MZK Bydgoszcz zatrudni kierowców autobusów. Stawia warunek: kandydaci nie mogą mieć sądowego zakazu wykonywania zawodu. Dobrze byłoby, gdyby mieli prawo jazdy kategorii D, ale niekoniecznie. Nie oznacza to jednak, że za kierownicą autobusu może usiąść ktoś bez żadnego doświadczneia na drodze.
Jeżeli nie posiadasz prawa jazdy kat. D, ale masz ukończone 23 lata, posiadasz prawo jazdy kat.
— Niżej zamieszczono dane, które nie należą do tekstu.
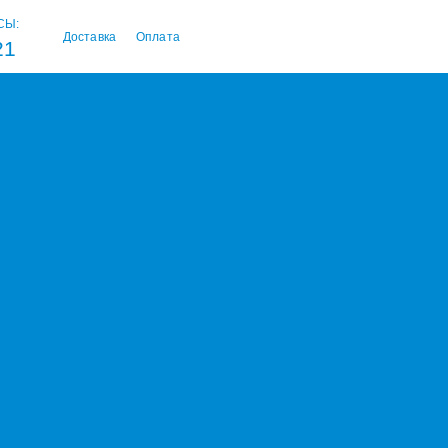
СЫ:
Доставка
Оплата
21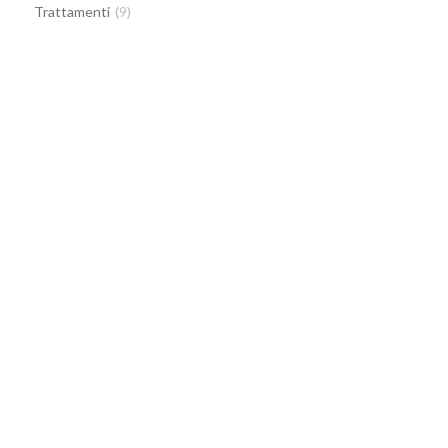
Trattamenti
(9)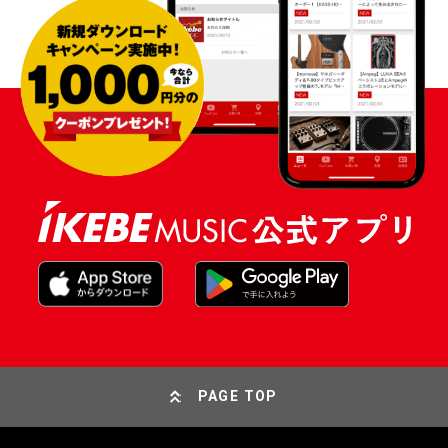
PAGE TOP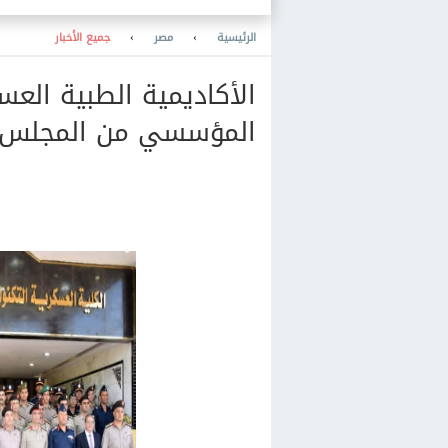
والمعرفة والنشر والمكتبات
والتعليم
الرئيسية
›
مصر
›
جميع الأخبار
الأكاديمية الطبية العس
المؤسسي من المجلس ا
B lub C, oferujemy pokrycie kosztów uzyskania wymaganych uprawnień - czytamy w ogłoszeniu.
Okazuje się, że to praktyka stosowana także w innych miastach.
- Przewoźnicy w innych miastach robią to samo: w zamian za sfinansowanie kursu wymagają złożenie deklaracji, że przez 3 lub 5 lat zatrudniona osoba nie odejdzie z pracy, a jeśli jednak znajdzie nową, będzie musiała pokryć koszty kursu - mówi Andrzej Arndt, szef związkowców w MZK Bydgoszcz. - Bardzo brakuje kierowców. Bywa, że jednego dnia wypowiedzenia w trybie pilnym składają 3-4 osoby. Ludzie odchodzą do firm transportowych, bo warunki finansowe w nich to inny świat niż ten tutaj. Dziś powinno się zatrudnić około 20 kierowców, ale ta liczba może szybko wzrosnąć. W bydgoskich autobusach jeżdżą już właściwie tylko pasjonaci, ludzie, dla których ta praca jest wszystkim, bo kochają to, co robią. Choć czasem robią to kosztem rodziny i domowego budżetu - dodaje.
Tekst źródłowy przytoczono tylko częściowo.